Zebrafish Genome Engineering Using the CRISPR-Cas9 System

Abstract

Geneticists have long sought the ability to manipulate vertebrate genomes by directly altering the information encoded in specific genes. The recently discovered clustered regularly interspaced short palindromic repeats (CRISPR)-Cas9 endonuclease has the ability to bind single loci within vertebrate genomes and generate double-strand breaks (DSBs) at those sites. These DSBs induce an endogenous DSB repair response that results in small insertions or deletions at the targeted site. Alternatively, a template can be supplied, in which case homology-directed repair results in the generation of engineered alleles at the break site. These changes alter the function of the targeted gene facilitating the analysis of gene function. This tool has been widely adopted in the zebrafish model; we discuss the development of this system in the zebrafish and how it can be manipulated to facilitate genome engineering.

Keywords: CRISPR–Cas9; genetic screen; genome editing; knock-in; knockout; zebrafish.

Figure 1. Key Figure, Strategy for zebrafish genome engineering with CRISPR-Cas9

Schematic depiction of the steps in a zebrafish CRISPR experiment. The target is selected (A), the sgRNA is synthesized by in vitro RNA synthesis (B), and injected together with Cas9 protein or cas9 mRNA into the 1-cell stage zebrafish (C). Mutagenesis efficiency is evaluated for each sgRNA using various methods including T7 endonuclease, heteroduplex mobility shift (HMA), and sequencing (D). The phenotype of the F0 animals can also be assessed. Successfully mutagenized F0 animals are raised to adulthood and crossed to WT animals; or crossed to other F0 and the phenotype of the offspring assessed (E). F1 animals are genotyped and sequenced (F) and crossed either to siblings or to independently generated alleles in the same gene (G).

Figure 2. Mutagenesis using transgenic expression of the cas9 holoendonuclease

Transgenesis in zebrafish is generally mediated through the use of the Tol2 transposon carried by a plasmid that is injected at the 1 cell stage. The Tol2 inverted repeats (TIR) are recognized by the Tol2 transposase, generally supplied as injected mRNA, and transposition of the engineered Tol2 transposon occurs into the genome. In one approach (left panel) the two components of the holoendonuclease are expressed from different Tol2 elements. One Tol2 element expresses cas9 using a desired promoter that can be tissue specific, ubiquitously expressed, or driven by a small molecule. The other Tol2 element expresses one or more sgRNAs directed against the target gene or genes. Offspring of a cross between lines carrying these two Tol2 elements will express the holoendonuclease and have a mutated target. These offspring can be identified by markers, not shown, on each Tol2 transposon. For example, the sgRNA expressing Tol2 might be marked with GFP expressed specifically in the lens, while the cas9 expressing Tol2 might be marked with mCherry expressed in the heart. The “lens green, heart red” embryos also express the holoendonuclease. In a separate approach (right panel), both components of the holoendonuclease are expressed from a single transgene and all carriers will also be mutagenized at the target gene or genes. These animals may also be marked as in the left panel.

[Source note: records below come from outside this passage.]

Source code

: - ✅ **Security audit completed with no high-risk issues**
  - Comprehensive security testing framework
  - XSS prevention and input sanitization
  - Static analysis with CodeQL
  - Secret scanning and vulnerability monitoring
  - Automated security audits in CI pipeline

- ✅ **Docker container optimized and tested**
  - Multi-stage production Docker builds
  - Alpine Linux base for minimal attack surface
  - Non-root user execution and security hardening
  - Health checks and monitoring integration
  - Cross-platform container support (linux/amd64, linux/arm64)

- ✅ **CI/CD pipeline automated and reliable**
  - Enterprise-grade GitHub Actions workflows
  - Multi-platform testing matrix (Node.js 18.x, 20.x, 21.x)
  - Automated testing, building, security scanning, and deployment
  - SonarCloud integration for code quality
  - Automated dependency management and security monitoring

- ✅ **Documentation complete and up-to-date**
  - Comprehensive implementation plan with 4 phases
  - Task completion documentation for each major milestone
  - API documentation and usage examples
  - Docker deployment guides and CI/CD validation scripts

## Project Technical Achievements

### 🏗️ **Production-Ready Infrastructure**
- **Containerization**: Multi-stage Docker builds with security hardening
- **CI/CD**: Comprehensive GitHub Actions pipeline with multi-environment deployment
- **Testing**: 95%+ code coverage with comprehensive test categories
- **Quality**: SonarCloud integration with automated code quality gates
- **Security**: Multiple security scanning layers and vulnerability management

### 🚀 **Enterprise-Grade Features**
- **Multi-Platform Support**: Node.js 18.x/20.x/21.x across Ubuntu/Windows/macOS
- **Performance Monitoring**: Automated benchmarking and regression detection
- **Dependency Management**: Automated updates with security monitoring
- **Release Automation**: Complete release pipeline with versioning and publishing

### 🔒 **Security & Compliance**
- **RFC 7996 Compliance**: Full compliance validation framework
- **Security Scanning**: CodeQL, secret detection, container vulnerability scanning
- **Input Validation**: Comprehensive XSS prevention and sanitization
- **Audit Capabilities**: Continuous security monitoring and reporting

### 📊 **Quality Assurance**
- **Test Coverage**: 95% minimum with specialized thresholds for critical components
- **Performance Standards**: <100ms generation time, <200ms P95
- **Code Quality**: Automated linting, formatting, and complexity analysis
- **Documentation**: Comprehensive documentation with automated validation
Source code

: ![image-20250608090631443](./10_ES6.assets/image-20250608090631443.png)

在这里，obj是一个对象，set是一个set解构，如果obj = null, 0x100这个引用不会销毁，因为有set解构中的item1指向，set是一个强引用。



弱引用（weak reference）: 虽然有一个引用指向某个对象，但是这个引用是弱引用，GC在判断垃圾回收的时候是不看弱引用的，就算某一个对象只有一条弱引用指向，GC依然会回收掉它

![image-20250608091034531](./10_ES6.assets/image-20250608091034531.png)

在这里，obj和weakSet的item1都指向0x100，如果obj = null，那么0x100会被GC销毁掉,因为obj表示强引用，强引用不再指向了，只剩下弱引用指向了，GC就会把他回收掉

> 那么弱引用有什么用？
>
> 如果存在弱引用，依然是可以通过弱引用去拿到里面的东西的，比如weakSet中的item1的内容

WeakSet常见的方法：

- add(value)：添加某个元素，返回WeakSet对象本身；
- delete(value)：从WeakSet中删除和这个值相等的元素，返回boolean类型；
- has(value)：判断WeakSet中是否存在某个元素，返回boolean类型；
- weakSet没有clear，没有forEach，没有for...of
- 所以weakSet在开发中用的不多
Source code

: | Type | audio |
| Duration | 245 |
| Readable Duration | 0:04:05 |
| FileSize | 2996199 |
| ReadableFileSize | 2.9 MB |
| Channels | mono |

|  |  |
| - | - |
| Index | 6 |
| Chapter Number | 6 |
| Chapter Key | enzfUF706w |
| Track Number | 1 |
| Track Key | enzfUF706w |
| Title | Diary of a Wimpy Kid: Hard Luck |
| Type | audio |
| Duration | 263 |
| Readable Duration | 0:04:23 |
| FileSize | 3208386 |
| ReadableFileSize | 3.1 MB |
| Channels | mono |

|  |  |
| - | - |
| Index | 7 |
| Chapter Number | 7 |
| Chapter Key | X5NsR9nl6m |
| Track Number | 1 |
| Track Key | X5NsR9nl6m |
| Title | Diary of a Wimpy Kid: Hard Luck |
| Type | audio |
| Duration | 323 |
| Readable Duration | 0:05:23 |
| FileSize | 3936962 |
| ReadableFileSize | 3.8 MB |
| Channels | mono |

Figure I. Genomic engineering using ZFN, TALEN, and the CRISPR-Cas9 endonucleases

The three different endonucleases can be designed to site-specifically recognize a single-site in a vertebrate genome. Both ZFN and TALEN are constructed as dimers recognizing two sites in a head-to-head orientation (indicated in green). Modular ZF or TALE domains are used to recognize the specific locus while the FokI endonuclease domain cuts the target. The FokI dimerization interface has been engineered to only allow formation of heterodimers. Expression of both proteins is required to make a functional endonuclease. CRISPR-Cas9 is a complex between the Cas9 protein and a small RNA molecule, the sgRNA. Only the 5′ end of the sgRNA need be changed to change the specificity of this endonuclease. All three endonucleases generate double stranded DNA breaks (DSB) which are repaired by the endogenous DNA repair machinery. This can occur without a template by NHEJ mechanisms or can be templated by exogenous DNA for example in HDR or can incorporate exogenously supplied DNA in a homology independent process. The exact mechanisms of repair are currently being investigated.